Astronomers believe such "self-excited" oscillations exist in other disk systems, like spiral disk galaxies and proto-planetary disks found around nearby stars, but they have not been able to directly confirm their existence. The new observations confirm the first large-scale wave oscillations of this type in a broad disk of material anywhere in nature.

Self-excited waves on small, 100-meter (300-foot) scales have been previously observed by Cassini instruments in a few dense ring regions and have been attributed to a process called "viscous overstability." In that process, the ring particles' small, random motions feed energy into a wave and cause it to grow. The new results confirm a Voyager-era predication that this same process can explain all the puzzling chaotic waveforms found in Saturn's densest rings, from tens of meters up to hundreds of kilometers wide.

"Normally viscosity, or resistance to flow, damps waves -- the way sound waves traveling through the air would die out," said Peter Goldreich, a planetary ring theorist at the California Institute of Technology in Pasadena. "But the new findings show that, in the densest parts of Saturn's rings, viscosity actually amplifies waves, explaining mysterious grooves first seen in images taken by the Voyager spacecraft."

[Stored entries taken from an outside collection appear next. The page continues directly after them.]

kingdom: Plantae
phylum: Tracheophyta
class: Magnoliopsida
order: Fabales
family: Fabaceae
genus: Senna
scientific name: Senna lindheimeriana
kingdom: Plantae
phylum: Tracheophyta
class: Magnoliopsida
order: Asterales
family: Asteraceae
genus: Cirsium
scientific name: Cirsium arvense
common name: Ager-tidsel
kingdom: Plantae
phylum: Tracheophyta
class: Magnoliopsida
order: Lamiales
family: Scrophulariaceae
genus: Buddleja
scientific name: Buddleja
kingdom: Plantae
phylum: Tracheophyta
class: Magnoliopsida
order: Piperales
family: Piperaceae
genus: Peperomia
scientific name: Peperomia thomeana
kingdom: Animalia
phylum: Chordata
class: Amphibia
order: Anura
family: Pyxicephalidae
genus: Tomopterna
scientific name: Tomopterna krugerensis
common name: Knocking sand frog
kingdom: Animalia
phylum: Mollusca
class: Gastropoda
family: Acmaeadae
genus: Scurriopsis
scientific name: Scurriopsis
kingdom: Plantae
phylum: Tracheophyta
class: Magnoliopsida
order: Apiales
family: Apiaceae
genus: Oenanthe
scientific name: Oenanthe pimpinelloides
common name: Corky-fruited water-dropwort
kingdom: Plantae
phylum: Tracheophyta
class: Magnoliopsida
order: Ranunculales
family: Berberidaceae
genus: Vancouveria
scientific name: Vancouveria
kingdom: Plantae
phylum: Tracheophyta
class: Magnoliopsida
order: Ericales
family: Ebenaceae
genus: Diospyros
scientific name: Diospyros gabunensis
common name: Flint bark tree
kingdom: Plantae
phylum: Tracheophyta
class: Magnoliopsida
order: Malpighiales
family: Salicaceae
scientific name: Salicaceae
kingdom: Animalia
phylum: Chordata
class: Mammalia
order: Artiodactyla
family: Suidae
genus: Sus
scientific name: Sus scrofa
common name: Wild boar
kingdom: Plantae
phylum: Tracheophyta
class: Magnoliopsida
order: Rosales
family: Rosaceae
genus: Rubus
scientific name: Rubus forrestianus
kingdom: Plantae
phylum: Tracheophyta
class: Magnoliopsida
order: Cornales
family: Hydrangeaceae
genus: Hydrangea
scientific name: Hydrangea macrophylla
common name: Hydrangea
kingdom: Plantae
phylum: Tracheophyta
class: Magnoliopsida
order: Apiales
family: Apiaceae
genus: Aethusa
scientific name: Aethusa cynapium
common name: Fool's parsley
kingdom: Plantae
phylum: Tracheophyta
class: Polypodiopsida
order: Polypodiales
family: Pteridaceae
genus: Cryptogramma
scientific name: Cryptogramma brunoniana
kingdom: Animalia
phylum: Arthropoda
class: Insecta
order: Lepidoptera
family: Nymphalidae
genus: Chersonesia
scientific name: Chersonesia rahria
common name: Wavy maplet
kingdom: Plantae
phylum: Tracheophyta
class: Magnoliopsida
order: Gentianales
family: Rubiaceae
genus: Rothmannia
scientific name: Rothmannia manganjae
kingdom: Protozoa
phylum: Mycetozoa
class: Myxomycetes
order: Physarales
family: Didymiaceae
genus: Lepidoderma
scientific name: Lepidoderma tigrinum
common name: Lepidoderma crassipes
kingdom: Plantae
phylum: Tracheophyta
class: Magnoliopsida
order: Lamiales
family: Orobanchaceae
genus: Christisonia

The two perturbed B ring regions found orbiting within Mimas' zone of influence stretch along arcs up to 20,000 kilometers (12,000 miles) long. The longest one was first seen last year when the sun's low angle on the ring plane betrayed the existence of a series of tall structures through their long, spiky shadows. The small moons disturbing the material are probably hundreds of meters to possibly a kilometer or more in size.

The Cassini-Huygens mission is a cooperative project of NASA, the European Space Agency and the Italian Space Agency. The Jet Propulsion Laboratory, a division of the California Institute of Technology in Pasadena, manages the mission for NASA's Science Mission Directorate, Washington. The Cassini orbiter and its two onboard cameras were designed, developed and assembled at JPL. The imaging operations center is based at the Space Science Institute in Boulder, Colo.